> **TAAK 1**: Wat zit er volgens het tekstfragment over Woord en Geest aan de onderkant van terugkerende shuttles?
> **TAAK 2**: Ga verder met het tekstfragment over Woord en Geest, te beginnen na de laatste zin.

Maar het betekent nog meer.

Het betekent ook Woord en Geest, en dáár gaat het om!

Wij kunnen ook van boven, als je wil, neerdalen. Dat betekent: onze hoge gedachten en de gedachten Gods openbaren aan de mensen.

Maar je moet wel eerst door de lucht.

En je weet van elk terugkerend ruimte-vaartuig, dat dáár de meeste weerstand ligt. Die shuttles die terugkeren.

Want in de dampkring is de meeste weerstand.

Paulus heeft het over de boze geesten van de macht der lucht.

Dus als je neerdaalt, stuit je op weerstand; want reken maar dat de boze er op uit is om juist dát, de openbaring van Jezus Christus, tegen te houden.

En wat zit er aan de onderkant van al die shuttles of neuskegels? Als dat neerdaalt, wat hadden ze daarvoor verzonnen?

Hitteschiltjes.

Een hele serie betegeld met hitteschiltjes. Dát zijn nou de gedachten Gods die je beschermen.

Het vuur spat er af, maar ze beschermen de inhoud. En als je dan geland bent, kun je Hem openbaren! Dan kun je de woorden Gods vertellen, want die zijn door vuur gelouterd. Die zijn zó echt en zó waar, zó kostbaar.

Je zou haast tegen de mensen zeggen: eet ons maar op. Eet en drink ons op, dan heb je het eeuwige leven. Want we hèbben het!

Want kijk, het bloed van Jezus is wat anders dan het bloed van Christus. Even goed doordenken!

Het bloed van Jezus was het natuurlijke bloed dat ze er uit geslagen hebben, en waarvoor Hij gehangen heeft.

Dat is het natuurlijke bloed van Jezus geweest; en ook Zijn lichaam is voor een groot deel vernield. Hij was hartstikke dood.

Maar ik heb het nu niet over het bloed van Jezus, maar over het bloed van de Christus, dat is het Leven wat door de Christus stroomt.

Wij hebben gemeenschap met dát bloed, zegt Paulus; en met dát lichaam.

De Christus is één en al brood en wijn. En we zijn het! Het is zó heerlijk om daarover door te denken.

Want we zijn ook geroepen, namens Jezus, om de wereld met God te verzoenen. En je wijst op die staak, die vloek die Hij gedragen heeft, maar je geeft ze het Leven!

> **GEGEVENSBLOK**:

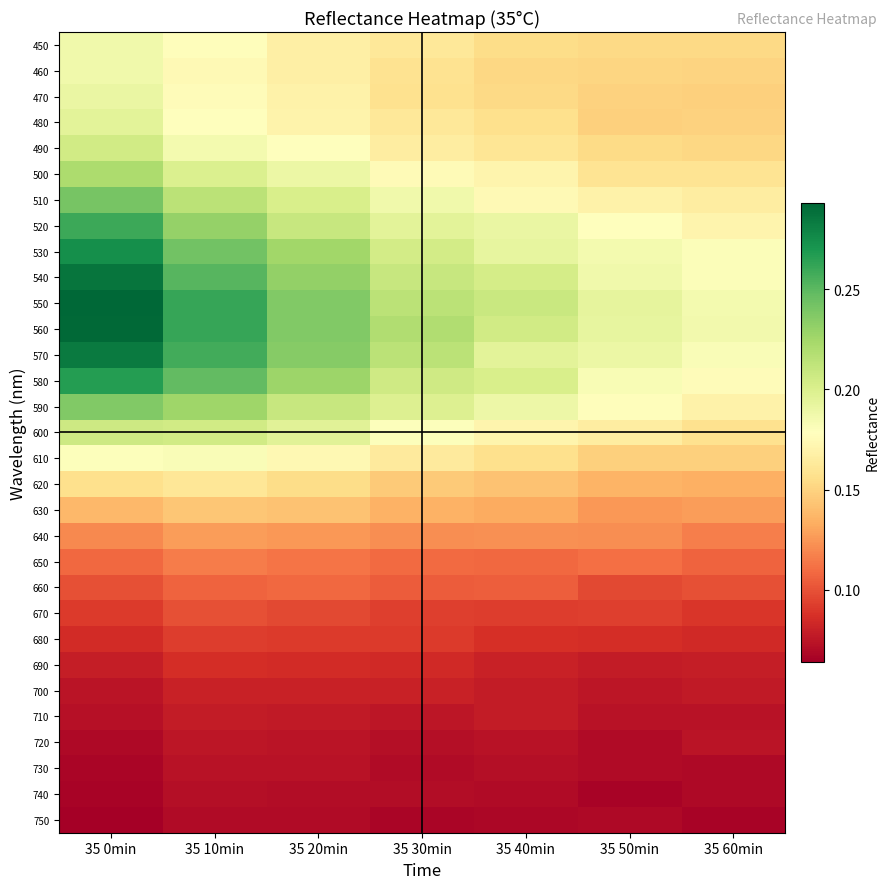

What is the total value across all series at 35 60min?

4.1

> **SCHRIFTELIJK ANTWOORD 1**: Een hele serie hitteschiltjes.

> **SCHRIFTELIJK ANTWOORD 2**:
Want  pal achter die tekst van dat stukje over die staak van Mozes, wat Jezus aanhaalt, als Hij zegt: de Zoon des mensen moet ook verhoogd worden: staat: want zó lief heeft God de wereld gehad.

Altijd wordt die tekst het meeste aangehaald, maar men vergeet die eerste te noemen.

Hij heeft z’n eerstgeboren Zoon er aan gegeven.

Hij heeft Hem ook aan de wereld gegeven.

En zo geeft God ook z’n andere kinderen aan de wereld, opdat een ieder die hen gelooft, niet verloren gaat, maar eeuwig leven heeft.

Dus zó eerste, zó ook de laatste.

Ik heb het belangrijkste nu wel gezegd. Er is nog één aardige tekst, Openb. 2:17:

Wie een oor heeft, die hore wat de Geest tot de gemeente zegt. Het is dus heel belangrijk om te horen. Dat moest het volk Israël leren. Hóe luister je naar wat de Geest tegen ons zegt? En wie goed luistert, hoort veel.

Er staat nog wat achter: wie overwint, zal Ik van het verborgen manna geven.

Het verborgen manna zit binnen in u. Wat zeg ik? Je bént het! Je bént Gods brood. Je bént Gods wijn. En daar worden de mensen vrolijk van. Daar wordt hun honger van gestild.

Het verborgen manna, en ook een wit steentje. Ik zal dat even uitleggen, want sommigen maken daar een grafsteen van, in het wit…, vreselijk!

Bij een uitspraak van een rechtzaak ging het om een witte steen en een zwarte steen. En welke er uitgehaald werd, of opgegooid werd in die Griekse rechtspraak, (eigenlijk staat er: een glanzend wit steentje) die was onschuldig. Vrij! Onschuldig!

Nou, als dát toch het light-motief van je leven is! Je wandelt in pure onschuld.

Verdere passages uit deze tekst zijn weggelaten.